VAI Pushes the FAA to Ditch Unsafe Low-Altitude Assumptions in Part 108

The vertical aviation community is urging the Federal Aviation Administration to revise its proposed Part 108 rule, claiming several aspects of it are based on harmful assumptions about low-altitude operations. Unveiled August 6 by Transportation Secretary Sean Duffy, the new proposed rule would (finally) allow unmanned aircraft to fly beyond visual line of sight (BVLOS) without case-by-case exemptions.

Under current rules, operators must apply for individual BVLOS waivers to conduct most commercial drone flights, including delivering packages, monitoring crops, or inspecting infrastructure. The new rule would eliminate that bottleneck, replacing it with a nationwide framework that contains a structured pathway for both low-risk and more complex drone missions.

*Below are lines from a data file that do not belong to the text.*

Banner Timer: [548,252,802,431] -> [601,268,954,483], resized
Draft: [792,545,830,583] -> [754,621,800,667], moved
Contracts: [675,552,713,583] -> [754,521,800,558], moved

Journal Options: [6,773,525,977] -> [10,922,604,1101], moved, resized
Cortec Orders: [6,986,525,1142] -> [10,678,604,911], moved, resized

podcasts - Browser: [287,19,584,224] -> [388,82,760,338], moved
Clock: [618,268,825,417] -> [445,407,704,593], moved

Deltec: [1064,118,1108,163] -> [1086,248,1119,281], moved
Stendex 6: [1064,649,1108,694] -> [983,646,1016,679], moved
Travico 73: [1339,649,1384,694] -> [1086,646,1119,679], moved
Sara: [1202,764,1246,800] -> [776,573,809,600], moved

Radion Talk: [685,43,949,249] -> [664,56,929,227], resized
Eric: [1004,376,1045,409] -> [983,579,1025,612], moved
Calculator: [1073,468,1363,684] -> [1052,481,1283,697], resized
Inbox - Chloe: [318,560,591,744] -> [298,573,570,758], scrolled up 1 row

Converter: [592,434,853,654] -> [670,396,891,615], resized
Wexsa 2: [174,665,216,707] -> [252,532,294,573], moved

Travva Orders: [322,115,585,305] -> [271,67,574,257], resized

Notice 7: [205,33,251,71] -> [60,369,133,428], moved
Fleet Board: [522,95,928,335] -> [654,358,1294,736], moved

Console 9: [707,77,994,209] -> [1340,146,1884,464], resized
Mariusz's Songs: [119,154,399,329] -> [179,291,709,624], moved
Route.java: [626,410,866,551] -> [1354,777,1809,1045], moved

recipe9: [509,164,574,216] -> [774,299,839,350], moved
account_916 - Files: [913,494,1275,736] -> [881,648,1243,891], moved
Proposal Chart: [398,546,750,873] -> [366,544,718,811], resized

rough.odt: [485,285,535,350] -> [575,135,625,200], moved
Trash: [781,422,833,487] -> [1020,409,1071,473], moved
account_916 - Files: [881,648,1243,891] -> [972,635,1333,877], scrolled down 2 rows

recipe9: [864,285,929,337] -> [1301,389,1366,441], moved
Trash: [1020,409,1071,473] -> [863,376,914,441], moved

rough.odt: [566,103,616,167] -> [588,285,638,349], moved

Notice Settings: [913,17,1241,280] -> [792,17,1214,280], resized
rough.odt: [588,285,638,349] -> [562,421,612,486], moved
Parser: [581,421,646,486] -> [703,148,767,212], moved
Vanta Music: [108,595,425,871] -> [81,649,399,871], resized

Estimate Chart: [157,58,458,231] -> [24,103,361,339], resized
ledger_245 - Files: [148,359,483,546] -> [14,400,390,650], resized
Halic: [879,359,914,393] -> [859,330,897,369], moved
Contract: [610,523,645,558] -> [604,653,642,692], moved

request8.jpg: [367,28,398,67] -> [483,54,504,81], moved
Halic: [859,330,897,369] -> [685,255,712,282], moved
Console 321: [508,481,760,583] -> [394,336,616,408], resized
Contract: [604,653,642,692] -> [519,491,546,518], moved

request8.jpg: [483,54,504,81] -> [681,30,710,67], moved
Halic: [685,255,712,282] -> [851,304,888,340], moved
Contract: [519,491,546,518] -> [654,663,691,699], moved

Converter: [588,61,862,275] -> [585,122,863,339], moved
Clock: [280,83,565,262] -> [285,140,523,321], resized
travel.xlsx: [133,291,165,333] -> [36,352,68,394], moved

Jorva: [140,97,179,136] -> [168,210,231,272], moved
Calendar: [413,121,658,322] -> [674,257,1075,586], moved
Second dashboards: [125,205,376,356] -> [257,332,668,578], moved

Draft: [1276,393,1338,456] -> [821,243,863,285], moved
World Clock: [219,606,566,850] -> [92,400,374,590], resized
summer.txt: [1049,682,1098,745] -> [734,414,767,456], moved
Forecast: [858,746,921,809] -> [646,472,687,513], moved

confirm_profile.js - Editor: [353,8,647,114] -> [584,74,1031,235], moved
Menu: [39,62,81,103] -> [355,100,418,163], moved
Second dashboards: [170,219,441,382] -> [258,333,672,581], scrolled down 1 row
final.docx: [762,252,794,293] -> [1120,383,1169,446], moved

The FAA published the NPRM on August 6, beginning a 60-day public comment period to give stakeholders a chance to respond… and boy, have they. Vertical Aviation International (VAI) has submitted numerous comments that address the FAA’s “inaccurate assumptions about the low-altitude operating environment, which could inadvertently weaken established safety frameworks and introduce unnecessary hazards into an already complex airspace.”

“Unless revised appropriately, Part 108 will create—not mitigate—the potential for midair collision and resulting casualty,” VAI continued.

The organization lists multiple examples to back these claims, including the FAA’s “dangerously incorrect” statement that manned aircraft don’t operate within 400 feet of structures, which ignores a long history of inspection, firefighting, air medical, agriculture, and law enforcement helicopter operations. VAI also commented that the agency fails to protect the least maneuverable aircraft, in this case, manned aircraft, in its complicated right-of-way rules that ultimately give drones precedence.

Other suggestions include requiring more redundant detect-and-avoid systems, implementing restrictions to shielded operations, excluding recreational operations under Part 108, and maintaining the 400-foot ceiling unless safety demands otherwise.